Sunday, March 16, 2008

Dice and Dominoes for Counting and Adding

I spent a lot of last week exploring Google Reader, and found this manual called Methods of Teaching Arithmetic in Primary Schools, from 1888. You can download the whole thing as a PDF for free. Anyway, I had read before in a book by Ruth Beechick that in the "old days" children did not start doing written math problems right away; the teachers would give them lots of practice with manipulatives and "real arithmetic" before they started teaching them abstract symbols.

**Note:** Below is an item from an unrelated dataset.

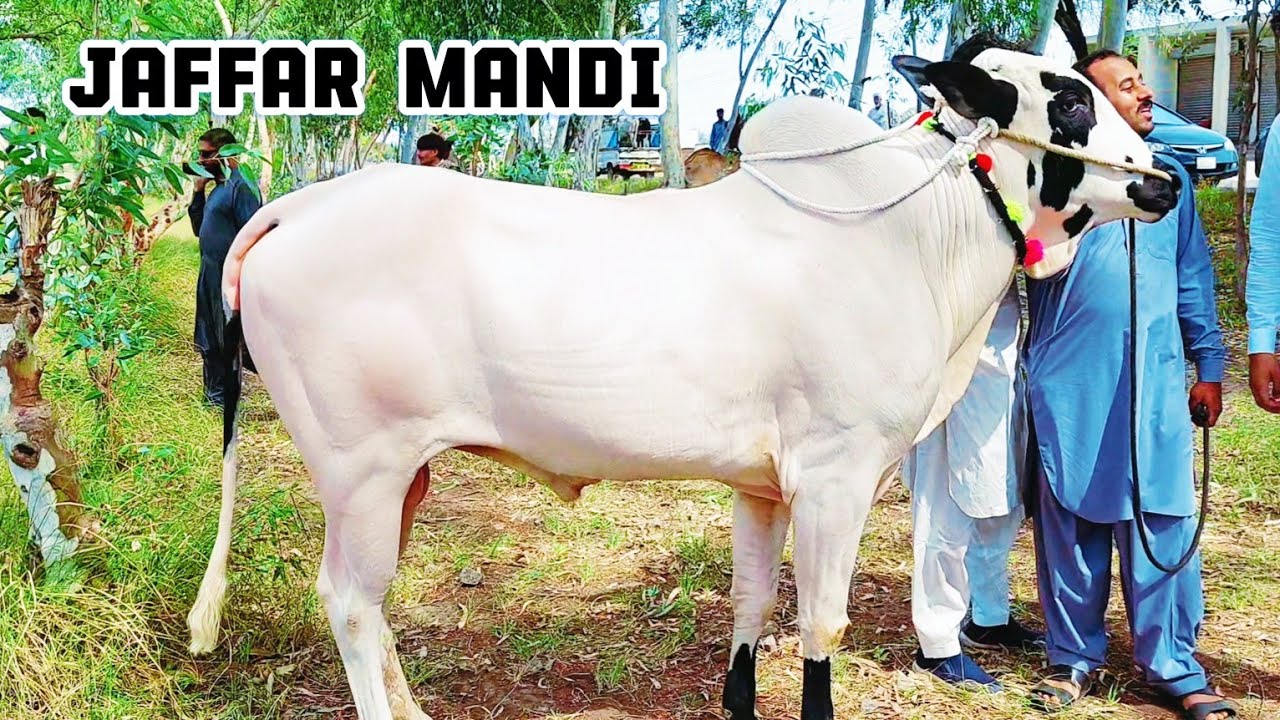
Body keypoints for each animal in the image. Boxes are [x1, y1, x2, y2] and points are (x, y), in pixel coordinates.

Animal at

This book from 1888 seems to confirm that, since the whole first section of the book is about teaching children to work with numbers in dot form so they can actually see what they are doing by "adding" and "taking away". It has a graphic system based on patterned dots roughly similar to dice or domino patterns. So ever since I read that book I've been looking for online dice or domino manipulatives.

I have some large foam dominoes that look a bit like this...except they are all standard black. So I've been showing these to the littlies frequently -- I keep them in the kitchen -- with the goal of getting them to recognize the shape of the number patterns immediately. They like to play with them, too. They also have been playing a fair amount with dice which of course have the same type of pattern.

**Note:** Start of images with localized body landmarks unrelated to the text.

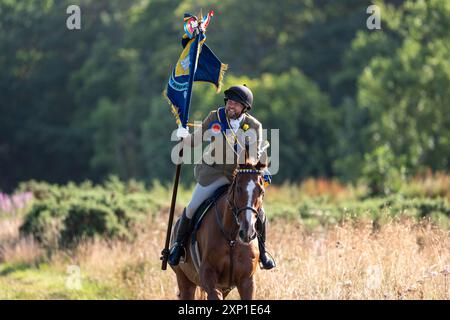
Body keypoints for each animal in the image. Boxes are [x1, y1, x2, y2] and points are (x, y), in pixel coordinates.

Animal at [171, 160, 266, 300]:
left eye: (261, 191)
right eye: (238, 189)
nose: (247, 233)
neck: (231, 237)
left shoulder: (247, 281)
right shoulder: (209, 277)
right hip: (184, 281)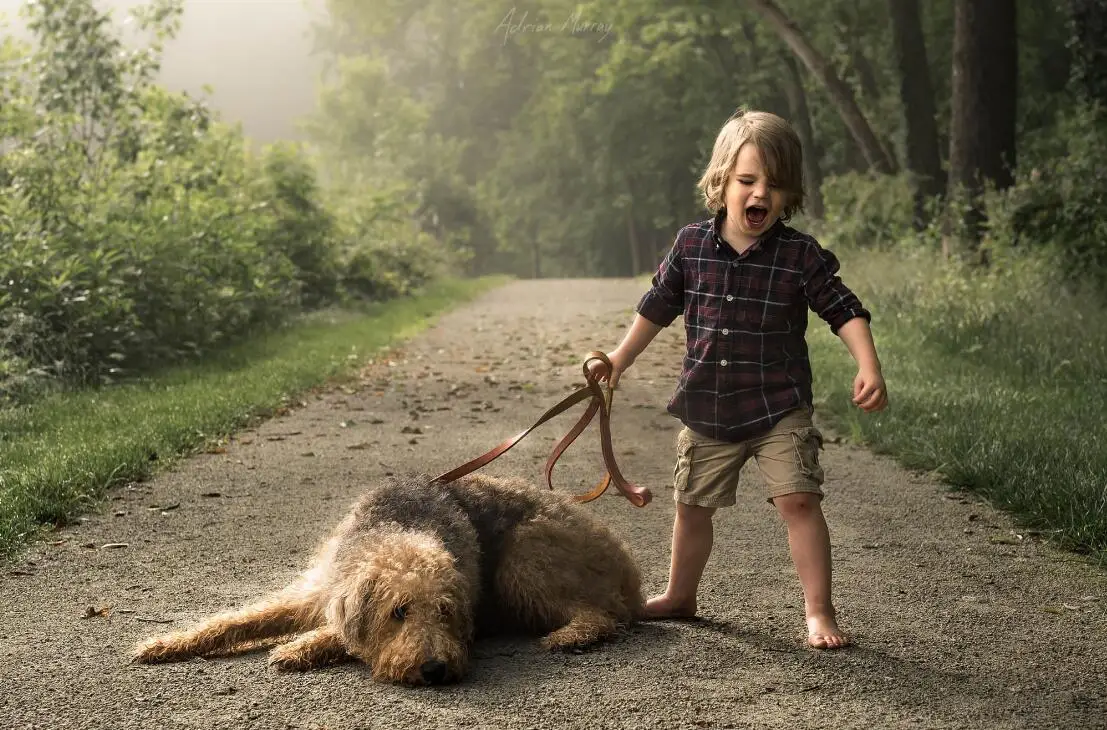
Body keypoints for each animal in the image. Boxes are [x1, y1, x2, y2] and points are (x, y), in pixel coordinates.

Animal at [132, 474, 646, 686]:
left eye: (446, 612)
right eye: (398, 611)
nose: (435, 671)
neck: (397, 530)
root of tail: (629, 569)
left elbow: (337, 635)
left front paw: (298, 649)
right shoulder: (318, 590)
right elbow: (237, 619)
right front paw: (164, 644)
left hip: (522, 560)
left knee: (603, 615)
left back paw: (571, 635)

Anyway, today while I was looking online for manipulatives and worksheet activities, I found this WorksheetWorks site. It is pretty neat. You can enter parameters and it will print out various counting and number concept sheets. It has dice counting flash cards and also counting with objects, and simple image-based addition.

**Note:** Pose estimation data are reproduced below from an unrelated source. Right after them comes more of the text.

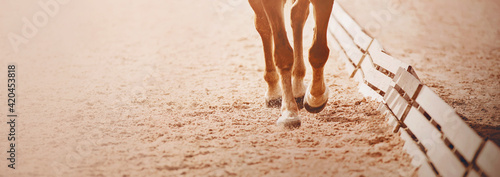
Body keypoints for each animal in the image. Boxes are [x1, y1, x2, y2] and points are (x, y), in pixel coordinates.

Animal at [248, 0, 334, 128]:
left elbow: (318, 51)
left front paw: (315, 97)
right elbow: (283, 54)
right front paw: (289, 113)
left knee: (297, 15)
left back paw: (298, 87)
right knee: (263, 25)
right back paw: (273, 91)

There is a bit more about Ruth Beechick's approach to early at this lovely blog. Basically, she says that in math learning, children move from:

  1. Manipulative/Concrete --->
  2. Image-based (still need visuals but don't need to actually handle and move the objects)---->
  3. Abstract (a mental image or symbol suffices -- you internally understand the notion of threeness, or variable, or square of the hypotenuse, or whatever)
She makes the point that primary age children need the manipulatives and images because they aren't developmentally at the stage for abstract thinking. But even older learners need hands-on and visual experience when they are starting something new. You see for yourself that it's easier learning a new computer skill if you can work through it yourself, perhaps with someone showing you how, or at least with a diagram or graphic to help you.